Fear Factor: Why Security Is Still The Cloud's Biggest Hurdle


MAKING HEADWAY

Overall, the industry is making steady progress in chipping away at cloud security challenges, including meeting the compliance needs of highly regulated industries, experts said.

"As cloud providers get more experience and exposure to certain businesses such as banks, they'll get more comfortable with the regulations, and if they can get these requirements in place, they can attract even more business from the financial sector," said Tony Meholic, senior vice president and chief security officer at The Bancorp Bank, a commercial bank based in Wilmington, Del.

The CSA, he added, "will help to promulgate a good vision and focus for migration to the cloud."

Experts said they expect the industry will move toward a mixture of public and private cloud services, giving companies the option of more control and visibility into their sensitive data.

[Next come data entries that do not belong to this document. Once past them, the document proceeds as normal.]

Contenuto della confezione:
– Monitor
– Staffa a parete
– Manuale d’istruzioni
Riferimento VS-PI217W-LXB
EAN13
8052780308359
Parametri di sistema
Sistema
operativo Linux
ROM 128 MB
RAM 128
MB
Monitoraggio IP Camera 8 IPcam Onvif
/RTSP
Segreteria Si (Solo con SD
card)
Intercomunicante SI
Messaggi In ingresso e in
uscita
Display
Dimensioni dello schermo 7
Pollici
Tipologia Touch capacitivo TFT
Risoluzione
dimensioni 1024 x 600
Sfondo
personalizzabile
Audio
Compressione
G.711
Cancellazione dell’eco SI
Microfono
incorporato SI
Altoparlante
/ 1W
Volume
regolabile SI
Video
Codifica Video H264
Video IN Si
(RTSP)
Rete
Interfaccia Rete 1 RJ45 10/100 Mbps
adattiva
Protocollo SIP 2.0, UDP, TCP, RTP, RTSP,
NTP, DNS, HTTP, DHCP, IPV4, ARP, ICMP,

"I have not heard anyone say, 'We're pulling back from cloud,' " the CSA's Reavis said. "Generally, it isn't a failure that moves an organization to a private cloud; it's the need for specific granular control or visibility that they weren't getting from a public cloud provider."

According to Productive Corp.'s O'Bert, cloud adoption will be a long, evolving process and the channel will adapt to buying trends for systems and services.

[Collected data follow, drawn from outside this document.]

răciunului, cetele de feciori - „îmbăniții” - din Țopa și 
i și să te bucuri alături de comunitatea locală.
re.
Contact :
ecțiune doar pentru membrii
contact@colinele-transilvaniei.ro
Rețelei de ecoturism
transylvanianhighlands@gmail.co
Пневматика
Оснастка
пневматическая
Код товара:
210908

"It's all still endpoints and servers. Organizations are still going to need the technology and going to need to pay for it," O'Bert said. "People every day are getting more comfortable with the fact that their data doesn't reside on that endpoint device or even on the server down the hall. The longer people are comfortable with that, the more that it will change the way they buy, procure and use the technology that protects them."